Description of the task: Every entry should be copied exactly, with nothing added or dropped.

Source material:
⟨
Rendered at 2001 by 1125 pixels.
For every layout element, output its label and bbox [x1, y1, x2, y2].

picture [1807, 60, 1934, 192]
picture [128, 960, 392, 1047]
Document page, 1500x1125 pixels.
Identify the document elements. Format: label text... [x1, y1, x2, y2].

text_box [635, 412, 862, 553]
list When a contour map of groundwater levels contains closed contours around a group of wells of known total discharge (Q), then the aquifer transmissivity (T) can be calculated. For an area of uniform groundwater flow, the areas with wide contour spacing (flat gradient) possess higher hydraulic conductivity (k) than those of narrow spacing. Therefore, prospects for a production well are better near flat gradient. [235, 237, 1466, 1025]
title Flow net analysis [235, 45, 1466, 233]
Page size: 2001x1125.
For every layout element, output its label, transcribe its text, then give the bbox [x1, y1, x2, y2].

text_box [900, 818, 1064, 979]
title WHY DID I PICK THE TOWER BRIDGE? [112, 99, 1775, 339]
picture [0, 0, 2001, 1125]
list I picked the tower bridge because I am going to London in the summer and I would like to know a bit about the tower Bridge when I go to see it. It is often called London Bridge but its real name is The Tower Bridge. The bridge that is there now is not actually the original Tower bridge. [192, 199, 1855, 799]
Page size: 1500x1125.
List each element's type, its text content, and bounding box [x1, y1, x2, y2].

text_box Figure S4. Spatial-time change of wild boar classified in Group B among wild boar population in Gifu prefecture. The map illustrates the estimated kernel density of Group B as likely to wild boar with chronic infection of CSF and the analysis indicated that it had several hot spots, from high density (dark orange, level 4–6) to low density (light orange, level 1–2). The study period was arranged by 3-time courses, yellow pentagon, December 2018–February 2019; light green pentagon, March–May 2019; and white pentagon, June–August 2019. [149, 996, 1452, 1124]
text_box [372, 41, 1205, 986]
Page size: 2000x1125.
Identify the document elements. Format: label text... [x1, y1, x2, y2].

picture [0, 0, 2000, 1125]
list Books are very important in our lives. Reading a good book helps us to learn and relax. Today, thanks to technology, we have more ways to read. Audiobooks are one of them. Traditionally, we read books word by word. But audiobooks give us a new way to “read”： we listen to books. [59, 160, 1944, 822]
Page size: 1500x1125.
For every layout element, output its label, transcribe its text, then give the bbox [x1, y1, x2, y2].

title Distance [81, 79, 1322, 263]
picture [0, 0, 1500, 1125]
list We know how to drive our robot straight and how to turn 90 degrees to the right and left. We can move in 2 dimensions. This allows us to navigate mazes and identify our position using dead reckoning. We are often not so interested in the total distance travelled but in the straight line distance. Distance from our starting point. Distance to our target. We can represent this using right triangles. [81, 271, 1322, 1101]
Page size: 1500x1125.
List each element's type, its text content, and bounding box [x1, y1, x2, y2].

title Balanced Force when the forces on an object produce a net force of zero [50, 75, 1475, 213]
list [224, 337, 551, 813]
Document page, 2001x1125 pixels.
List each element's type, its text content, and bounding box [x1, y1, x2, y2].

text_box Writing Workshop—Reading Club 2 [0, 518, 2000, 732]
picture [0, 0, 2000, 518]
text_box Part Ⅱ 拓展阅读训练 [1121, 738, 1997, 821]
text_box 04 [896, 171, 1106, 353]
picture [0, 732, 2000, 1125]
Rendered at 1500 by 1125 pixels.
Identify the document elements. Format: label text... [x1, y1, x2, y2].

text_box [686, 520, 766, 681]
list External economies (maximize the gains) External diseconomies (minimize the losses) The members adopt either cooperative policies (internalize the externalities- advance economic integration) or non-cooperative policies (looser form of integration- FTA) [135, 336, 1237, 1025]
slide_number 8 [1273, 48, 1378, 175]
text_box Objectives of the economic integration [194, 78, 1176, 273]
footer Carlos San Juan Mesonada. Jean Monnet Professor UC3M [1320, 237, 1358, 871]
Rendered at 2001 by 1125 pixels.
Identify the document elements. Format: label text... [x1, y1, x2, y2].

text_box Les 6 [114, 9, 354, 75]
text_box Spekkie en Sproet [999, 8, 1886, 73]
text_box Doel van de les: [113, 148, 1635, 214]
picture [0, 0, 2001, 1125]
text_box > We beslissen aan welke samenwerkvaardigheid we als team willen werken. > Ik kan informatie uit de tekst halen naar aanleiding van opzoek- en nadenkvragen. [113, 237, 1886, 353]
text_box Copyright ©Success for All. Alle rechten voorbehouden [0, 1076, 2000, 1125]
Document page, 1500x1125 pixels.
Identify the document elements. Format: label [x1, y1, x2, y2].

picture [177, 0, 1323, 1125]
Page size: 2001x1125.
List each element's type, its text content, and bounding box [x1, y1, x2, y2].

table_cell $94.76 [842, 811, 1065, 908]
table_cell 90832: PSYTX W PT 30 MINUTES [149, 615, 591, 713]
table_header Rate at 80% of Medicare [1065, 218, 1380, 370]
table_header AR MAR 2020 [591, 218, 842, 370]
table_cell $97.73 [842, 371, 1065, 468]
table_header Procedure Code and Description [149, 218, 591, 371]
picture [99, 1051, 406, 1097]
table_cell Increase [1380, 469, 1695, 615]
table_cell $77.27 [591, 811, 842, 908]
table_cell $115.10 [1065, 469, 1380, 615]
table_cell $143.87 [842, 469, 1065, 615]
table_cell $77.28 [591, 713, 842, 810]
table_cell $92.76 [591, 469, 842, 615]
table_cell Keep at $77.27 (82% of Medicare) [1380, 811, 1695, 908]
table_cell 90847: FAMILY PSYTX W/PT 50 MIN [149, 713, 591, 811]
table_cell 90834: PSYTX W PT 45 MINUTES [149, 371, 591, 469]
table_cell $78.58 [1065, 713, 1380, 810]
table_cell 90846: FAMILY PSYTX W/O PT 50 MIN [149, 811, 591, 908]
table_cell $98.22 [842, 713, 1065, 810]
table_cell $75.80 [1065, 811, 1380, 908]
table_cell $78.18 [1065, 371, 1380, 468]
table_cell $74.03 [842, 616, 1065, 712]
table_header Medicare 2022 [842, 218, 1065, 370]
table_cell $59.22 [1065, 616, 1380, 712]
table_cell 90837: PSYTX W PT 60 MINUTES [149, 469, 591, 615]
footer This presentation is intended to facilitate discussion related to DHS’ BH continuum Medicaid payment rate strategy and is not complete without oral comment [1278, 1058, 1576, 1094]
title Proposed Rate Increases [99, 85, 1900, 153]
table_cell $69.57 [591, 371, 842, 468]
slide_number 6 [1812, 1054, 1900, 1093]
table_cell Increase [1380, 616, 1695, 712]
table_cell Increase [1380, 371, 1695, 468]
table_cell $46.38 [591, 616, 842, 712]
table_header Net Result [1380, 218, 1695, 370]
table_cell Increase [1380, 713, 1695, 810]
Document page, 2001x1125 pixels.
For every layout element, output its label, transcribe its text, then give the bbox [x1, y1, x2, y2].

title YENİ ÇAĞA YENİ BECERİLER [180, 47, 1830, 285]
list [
⟩
Task response:
Rendered at 2001 by 1125 pixels.
For every layout element, output its label and bbox [x1, y1, x2, y2].

picture [1807, 60, 1934, 192]
picture [128, 960, 392, 1047]
Document page, 1500x1125 pixels.
Identify the document elements. Format: label text... [x1, y1, x2, y2].

text_box [635, 412, 862, 553]
list When a contour map of groundwater levels contains closed contours around a group of wells of known total discharge (Q), then the aquifer transmissivity (T) can be calculated. For an area of uniform groundwater flow, the areas with wide contour spacing (flat gradient) possess higher hydraulic conductivity (k) than those of narrow spacing. Therefore, prospects for a production well are better near flat gradient. [235, 237, 1466, 1025]
title Flow net analysis [235, 45, 1466, 233]
Page size: 2001x1125.
For every layout element, output its label, transcribe its text, then give the bbox [x1, y1, x2, y2].

text_box [900, 818, 1064, 979]
title WHY DID I PICK THE TOWER BRIDGE? [112, 99, 1775, 339]
picture [0, 0, 2001, 1125]
list I picked the tower bridge because I am going to London in the summer and I would like to know a bit about the tower Bridge when I go to see it. It is often called London Bridge but its real name is The Tower Bridge. The bridge that is there now is not actually the original Tower bridge. [192, 199, 1855, 799]
Page size: 1500x1125.
List each element's type, its text content, and bounding box [x1, y1, x2, y2].

text_box Figure S4. Spatial-time change of wild boar classified in Group B among wild boar population in Gifu prefecture. The map illustrates the estimated kernel density of Group B as likely to wild boar with chronic infection of CSF and the analysis indicated that it had several hot spots, from high density (dark orange, level 4–6) to low density (light orange, level 1–2). The study period was arranged by 3-time courses, yellow pentagon, December 2018–February 2019; light green pentagon, March–May 2019; and white pentagon, June–August 2019. [149, 996, 1452, 1124]
text_box [372, 41, 1205, 986]
Page size: 2000x1125.
Identify the document elements. Format: label text... [x1, y1, x2, y2].

picture [0, 0, 2000, 1125]
list Books are very important in our lives. Reading a good book helps us to learn and relax. Today, thanks to technology, we have more ways to read. Audiobooks are one of them. Traditionally, we read books word by word. But audiobooks give us a new way to “read”： we listen to books. [59, 160, 1944, 822]
Page size: 1500x1125.
For every layout element, output its label, transcribe its text, then give the bbox [x1, y1, x2, y2].

title Distance [81, 79, 1322, 263]
picture [0, 0, 1500, 1125]
list We know how to drive our robot straight and how to turn 90 degrees to the right and left. We can move in 2 dimensions. This allows us to navigate mazes and identify our position using dead reckoning. We are often not so interested in the total distance travelled but in the straight line distance. Distance from our starting point. Distance to our target. We can represent this using right triangles. [81, 271, 1322, 1101]
Page size: 1500x1125.
List each element's type, its text content, and bounding box [x1, y1, x2, y2].

title Balanced Force when the forces on an object produce a net force of zero [50, 75, 1475, 213]
list [224, 337, 551, 813]
Document page, 2001x1125 pixels.
List each element's type, its text content, and bounding box [x1, y1, x2, y2].

text_box Writing Workshop—Reading Club 2 [0, 518, 2000, 732]
picture [0, 0, 2000, 518]
text_box Part Ⅱ 拓展阅读训练 [1121, 738, 1997, 821]
text_box 04 [896, 171, 1106, 353]
picture [0, 732, 2000, 1125]
Rendered at 1500 by 1125 pixels.
Identify the document elements. Format: label text... [x1, y1, x2, y2].

text_box [686, 520, 766, 681]
list External economies (maximize the gains) External diseconomies (minimize the losses) The members adopt either cooperative policies (internalize the externalities- advance economic integration) or non-cooperative policies (looser form of integration- FTA) [135, 336, 1237, 1025]
slide_number 8 [1273, 48, 1378, 175]
text_box Objectives of the economic integration [194, 78, 1176, 273]
footer Carlos San Juan Mesonada. Jean Monnet Professor UC3M [1320, 237, 1358, 871]
Rendered at 2001 by 1125 pixels.
Identify the document elements. Format: label text... [x1, y1, x2, y2].

text_box Les 6 [114, 9, 354, 75]
text_box Spekkie en Sproet [999, 8, 1886, 73]
text_box Doel van de les: [113, 148, 1635, 214]
picture [0, 0, 2001, 1125]
text_box > We beslissen aan welke samenwerkvaardigheid we als team willen werken. > Ik kan informatie uit de tekst halen naar aanleiding van opzoek- en nadenkvragen. [113, 237, 1886, 353]
text_box Copyright ©Success for All. Alle rechten voorbehouden [0, 1076, 2000, 1125]
Document page, 1500x1125 pixels.
Identify the document elements. Format: label [x1, y1, x2, y2].

picture [177, 0, 1323, 1125]
Page size: 2001x1125.
List each element's type, its text content, and bounding box [x1, y1, x2, y2].

table_cell $94.76 [842, 811, 1065, 908]
table_cell 90832: PSYTX W PT 30 MINUTES [149, 615, 591, 713]
table_header Rate at 80% of Medicare [1065, 218, 1380, 370]
table_header AR MAR 2020 [591, 218, 842, 370]
table_cell $97.73 [842, 371, 1065, 468]
table_header Procedure Code and Description [149, 218, 591, 371]
picture [99, 1051, 406, 1097]
table_cell Increase [1380, 469, 1695, 615]
table_cell $77.27 [591, 811, 842, 908]
table_cell $115.10 [1065, 469, 1380, 615]
table_cell $143.87 [842, 469, 1065, 615]
table_cell $77.28 [591, 713, 842, 810]
table_cell $92.76 [591, 469, 842, 615]
table_cell Keep at $77.27 (82% of Medicare) [1380, 811, 1695, 908]
table_cell 90847: FAMILY PSYTX W/PT 50 MIN [149, 713, 591, 811]
table_cell 90834: PSYTX W PT 45 MINUTES [149, 371, 591, 469]
table_cell $78.58 [1065, 713, 1380, 810]
table_cell 90846: FAMILY PSYTX W/O PT 50 MIN [149, 811, 591, 908]
table_cell $98.22 [842, 713, 1065, 810]
table_cell $75.80 [1065, 811, 1380, 908]
table_cell $78.18 [1065, 371, 1380, 468]
table_cell $74.03 [842, 616, 1065, 712]
table_header Medicare 2022 [842, 218, 1065, 370]
table_cell $59.22 [1065, 616, 1380, 712]
table_cell 90837: PSYTX W PT 60 MINUTES [149, 469, 591, 615]
footer This presentation is intended to facilitate discussion related to DHS’ BH continuum Medicaid payment rate strategy and is not complete without oral comment [1278, 1058, 1576, 1094]
title Proposed Rate Increases [99, 85, 1900, 153]
table_cell $69.57 [591, 371, 842, 468]
slide_number 6 [1812, 1054, 1900, 1093]
table_cell Increase [1380, 616, 1695, 712]
table_cell Increase [1380, 371, 1695, 468]
table_cell $46.38 [591, 616, 842, 712]
table_header Net Result [1380, 218, 1695, 370]
table_cell Increase [1380, 713, 1695, 810]
Document page, 2001x1125 pixels.
For every layout element, output its label, transcribe its text, then give the bbox [x1, y1, x2, y2].

title YENİ ÇAĞA YENİ BECERİLER [180, 47, 1830, 285]
list [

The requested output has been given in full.